PROCEDURE… Plan… Draw a “blueprint” (top, sides, bottom) using theme that was inspired by the architectural styles you were exposed to. Make a paper pattern to use as a template to place on rolled slabs. Cut out slabs to use for walls and roof sections for the bird house. Allow slabs to become leather-hard before assembling them together. While slabs are becoming more firm, begin creating the “decorations” for the houses. (columns, dormers, portches,etc.) Once all pieces are ready, put the house together, make sure to sufficiently score and slip each and every piece. Allow the houses to dry slowly Fire houses and then paint and spray with acrylic clear sealant.
THINGS TO THINK ABOUT: 1. What type of bird are you making this for?
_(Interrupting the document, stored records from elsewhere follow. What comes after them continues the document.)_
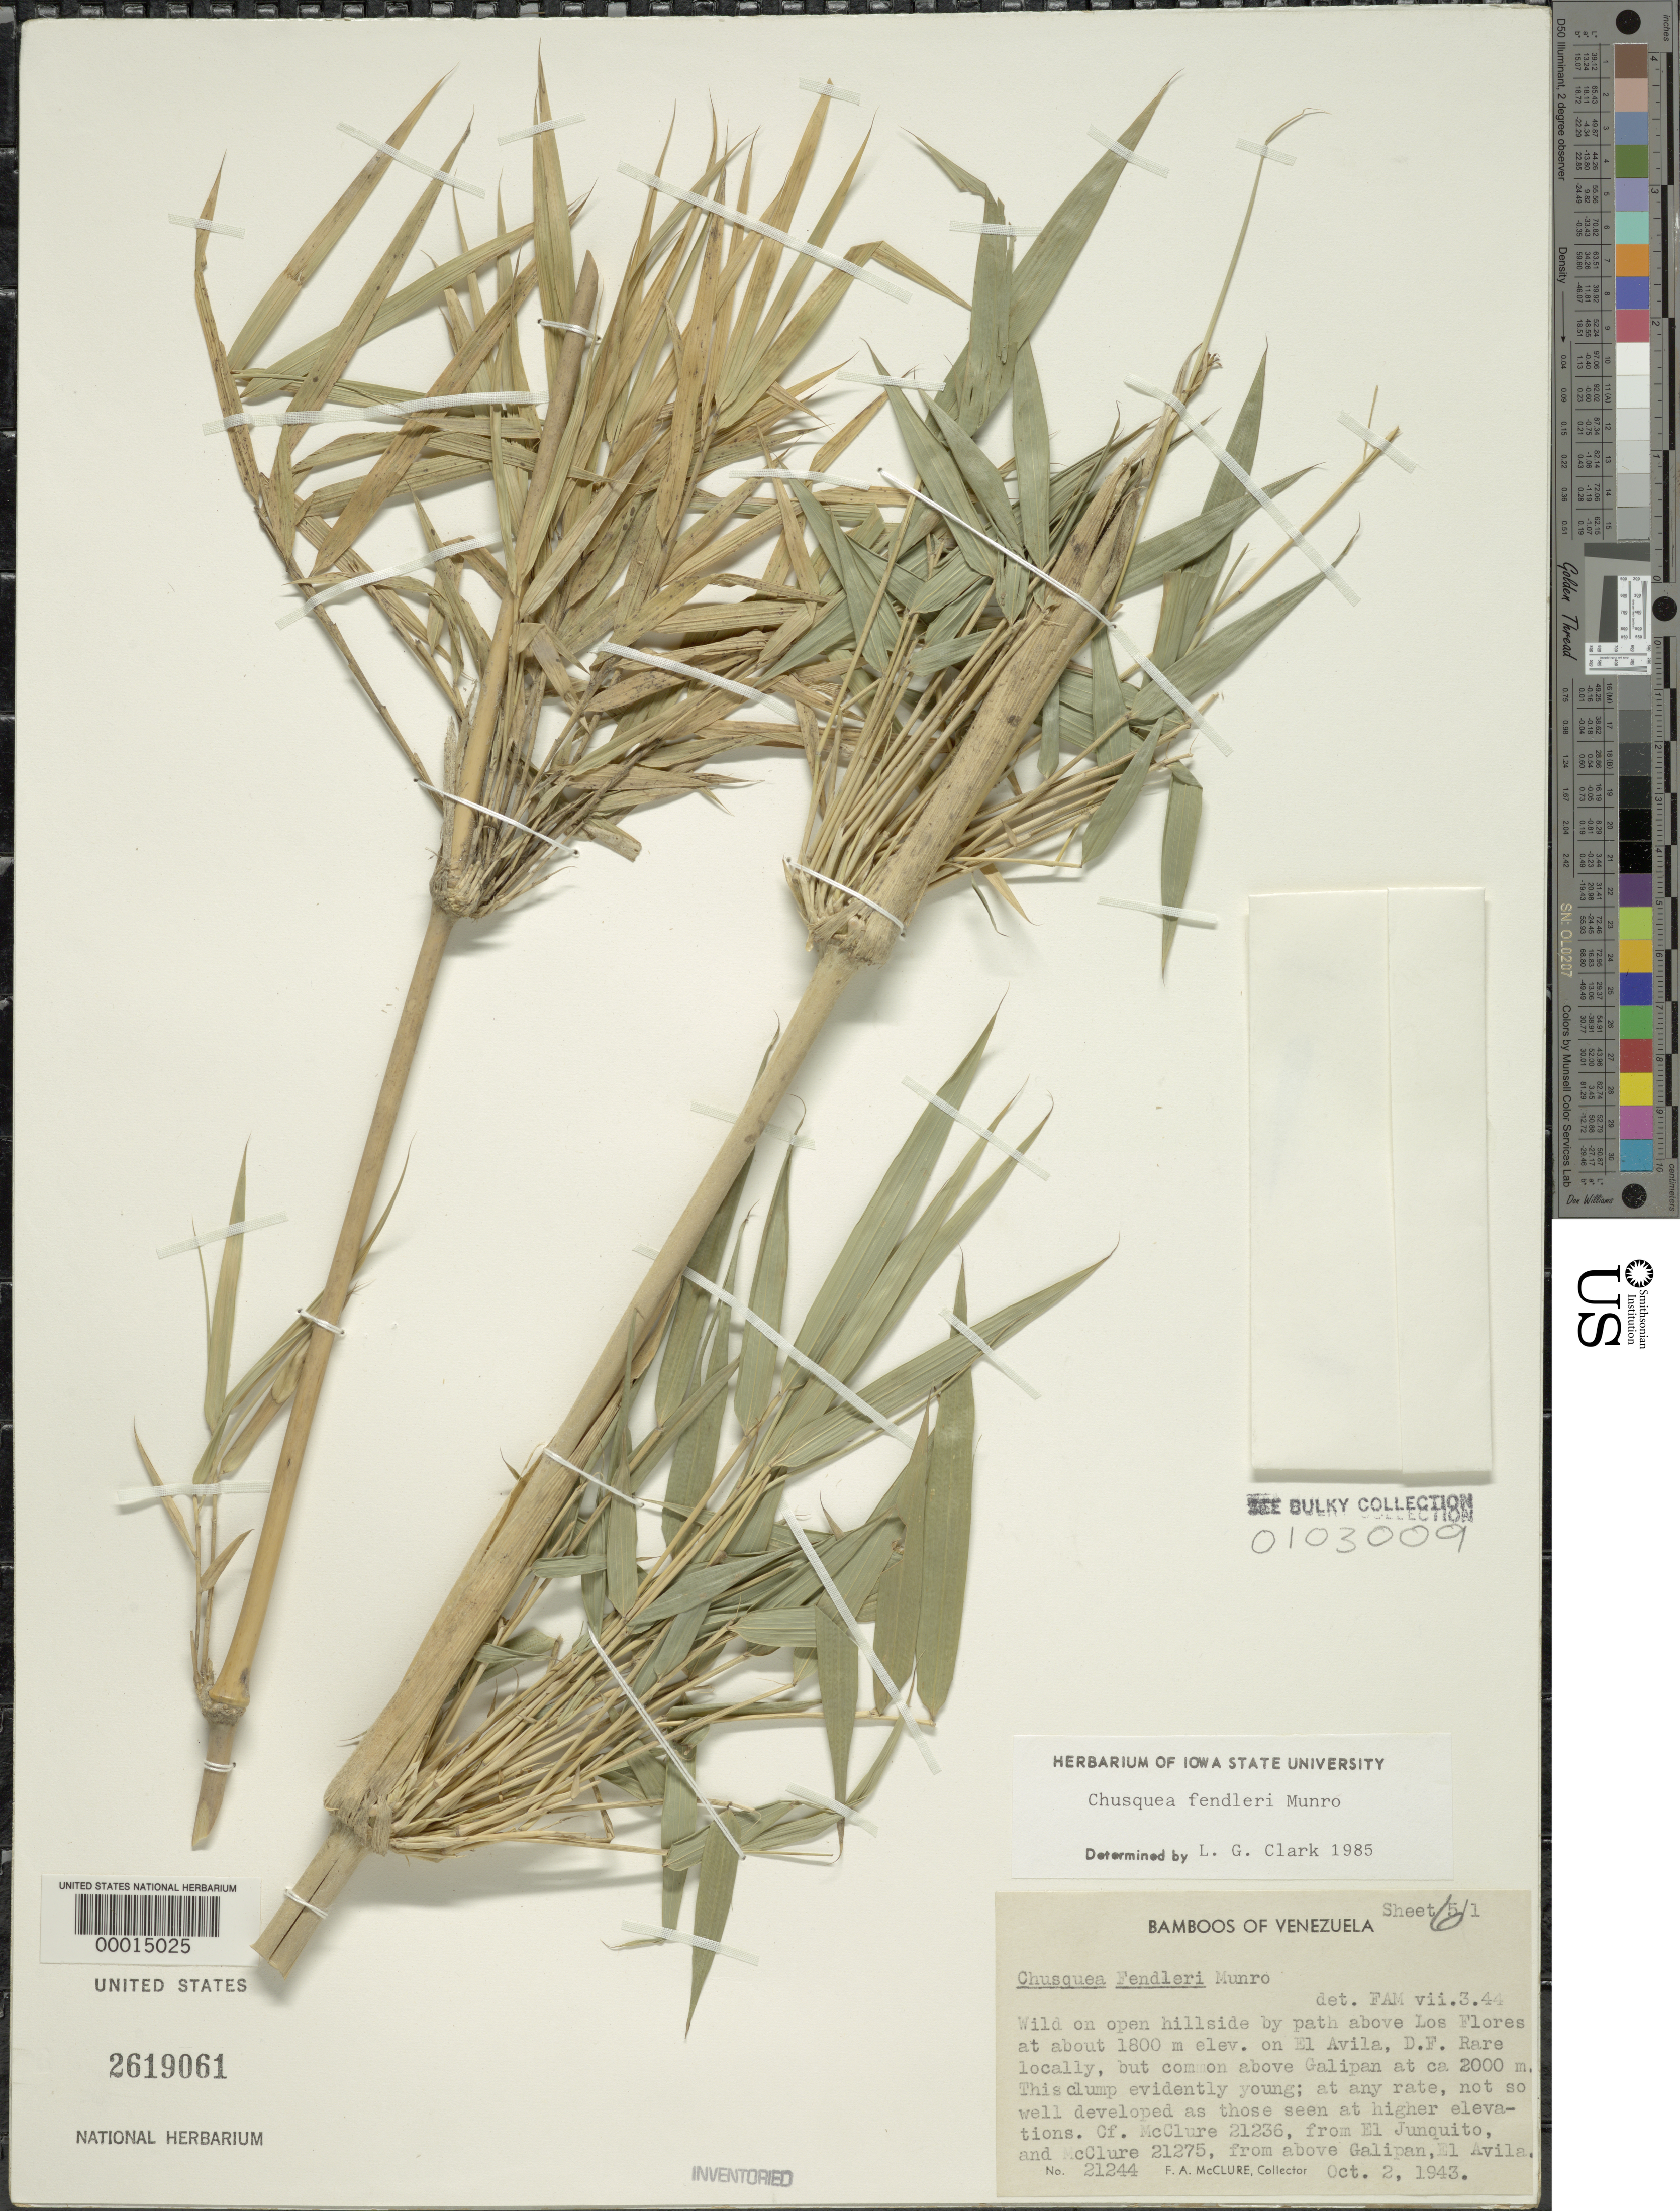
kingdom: Plantae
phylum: Tracheophyta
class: Liliopsida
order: Poales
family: Poaceae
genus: Chusquea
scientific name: Chusquea fendleri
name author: Munro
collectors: F. A. McClure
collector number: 21244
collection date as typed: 02 Oct 1943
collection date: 1943-10-02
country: Venezuela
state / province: Miranda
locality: El avila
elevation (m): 1800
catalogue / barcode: US 2619061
Do you need to do some research for this assignment? 2. Birds are attracted to “boxes” that have a particular size opening. (use chart “Being the Best Nest Box Landlord for Songbirds in the West”) 3. Is this going to be a decoration or a functional box? 4. What impact will the architectural style(s) have on your planning and the construction of sculptural work? 5. Some birds need to have a clean box each spring in order for them to build a nest in them. So, you will need to have a way to clean out the box. 6. How will you bird box be mounted or hung? What steps do you need to do ahead of time to make it work once it is completed?